Aranżacja, od początku ich wspólnego życia, była domeną Marii. Jednak gdy fałdy mięsistej tkaniny nieoczekiwanie przysłonią półkę ze sprzętem elektronicznym (nie wolno go przegrzewać!), wówczas Jacek ośmiela się zaprotestować. - Niedawno powiedział, że prosi tylko, żeby w sypialni nie było kolejnych warstw dywanów, bo nie będzie mógł otworzyć drzwi - śmieje się projektantka. Jej wyjątkowy smak przejawia się nie tylko w aranżacjach opartych na zestawieniach motywów klasycznych obok egzotycznych, subtelnych połączeniach faktur, półtonów i półcieni. Maria tworzy też eklektyczne kolaże, które zdobią ściany mieszkania. Zakochana w tradycyjnym rzemiośle daje tutaj upust swojej kolekcjonerskiej pasji, ma okazały zbiór współczesnej ceramiki. - Przez moje ręce w kółko przechodzą rzeczy: pocztówki, kartki, fotografie, szkice, które same w sobie nie mają żadnej wartości poza tym, że są piękne i właśnie dlatego szkoda mi je wyrzucić. Układam więc z nich kompozycje. Czasem zachwyci mnie kolor, innym razem detal albo połączenie faktur czy wzorów. Na ścianie składają się w całość i często są początkiem koncepcji wnętrza, która rodzi się w mojej głowie.

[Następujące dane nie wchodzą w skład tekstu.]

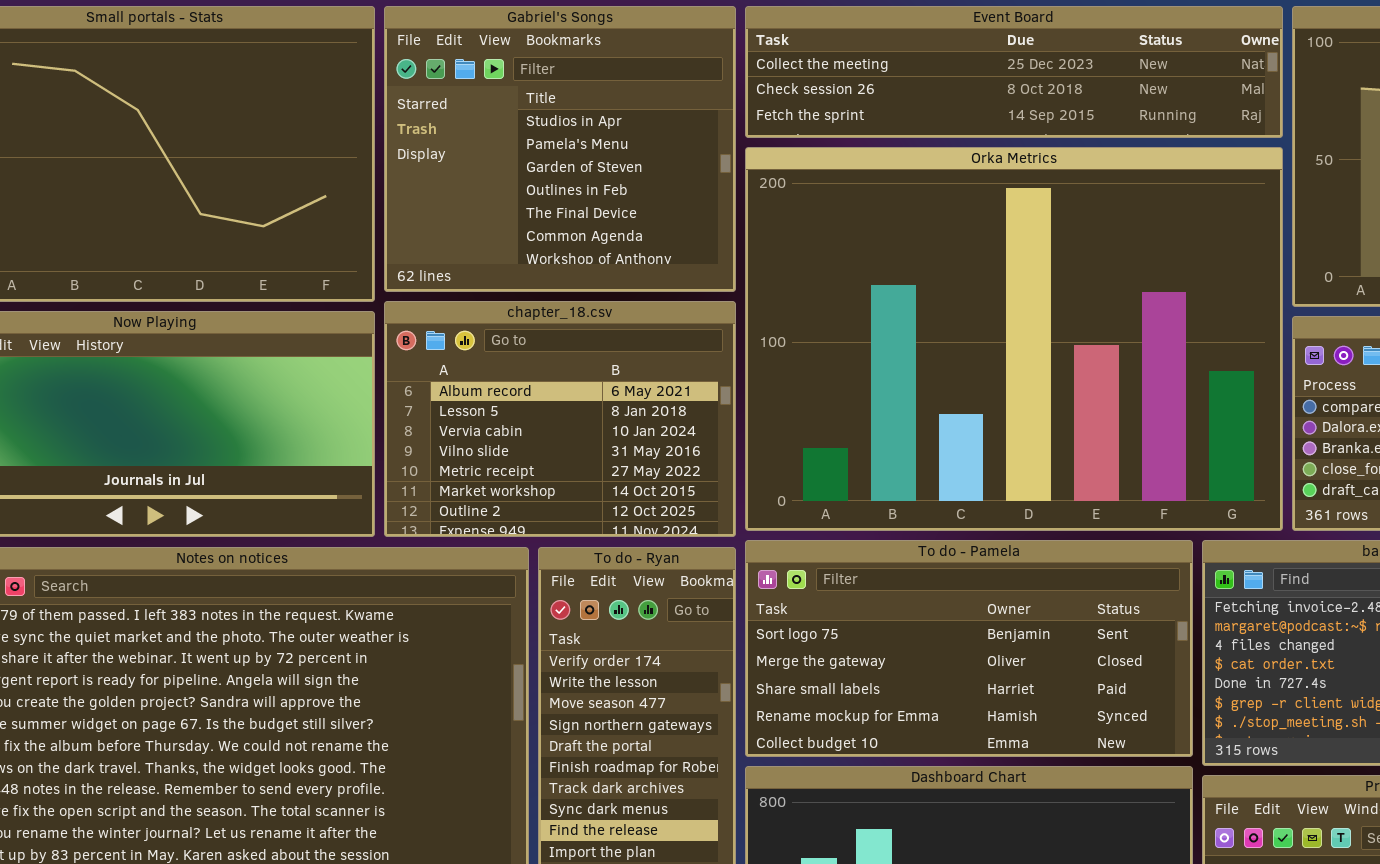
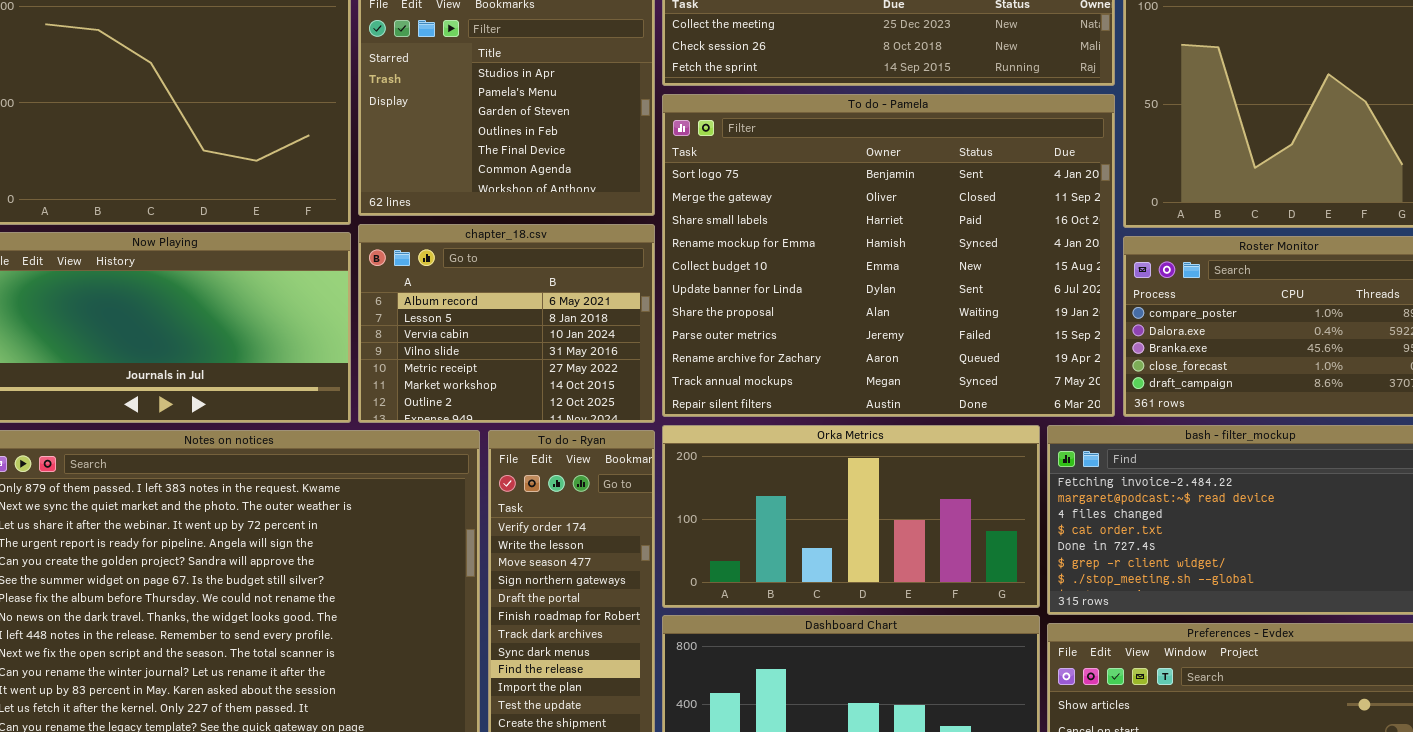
Orka Metrics: [745,147,1283,531] -> [662,425,1040,608], moved, resized
To do - Pamela: [745,540,1193,757] -> [662,94,1115,417], moved, resized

Fascynacje Marii ewoluują, co widać na przykładzie kolorów.

Baza pozostaje niezmienna, ale co jakiś czas wyobraźnię projektantki dominuje jedna barwa. Przeszła już fazę cytrynową i okres bladego błękitu. Przeminęły, lecz pozostawiły ślady. Ten rodzaj zmienności ją inspiruje. Irytują natomiast rzeczy tymczasowe, gdyż tymczasowość nie zgadza się z wyznawaną przez nią filozofią życia. - We wnętrzach chętnie stosuję rozwiązania ponadczasowe. Uważam, że mieszkanie powinno być ramą dla życia mieszkańców, podobnie jak jego aranżacja. Nie ma osoby bardziej niemodnej niż ubrana od stóp do głów w rzeczy z ostatnich pokazów. Człowiek z klasą nigdy się w ten sposób nie wystylizuje. Dotyczy to również wnętrz - stwierdza z przekonaniem.

Jest wyczulona na sztuczność. Nie toleruje blichtru. - Dla mnie luksus nie ma nic wspólnego z ostentacją - tłumaczy. - Odnajduję go często w miejscach mało eksponowanych. Zachwycający detal mebla albo kaszmirowa podszewka pod poduszką, która na wierzchu jest lniana. Coś, co widzi i czuje jedynie właściciel. Wolę płótno, surówkę, cokolwiek, byle nie materiał, który coś udaje. Nasze dzieci podobnie. Gdy patrzę na szesnastoletnią córkę, która jest w stanie wychwycić każdy kolorystyczny niuans, to jakbym widziała siebie w tym wieku. Podobnie synowie - od razu spostrzegą, że coś jest ze szlachetnego drewna, a coś innego z byle jakiego plastiku. Tego rodzaju wrażliwość i dbałość, którą człowiek w sobie nosi przejawia się w różnych sytuacjach. Ktoś, kto jest wrażliwy na kolory, zwykle będzie też uwrażliwiony na drugiego człowieka.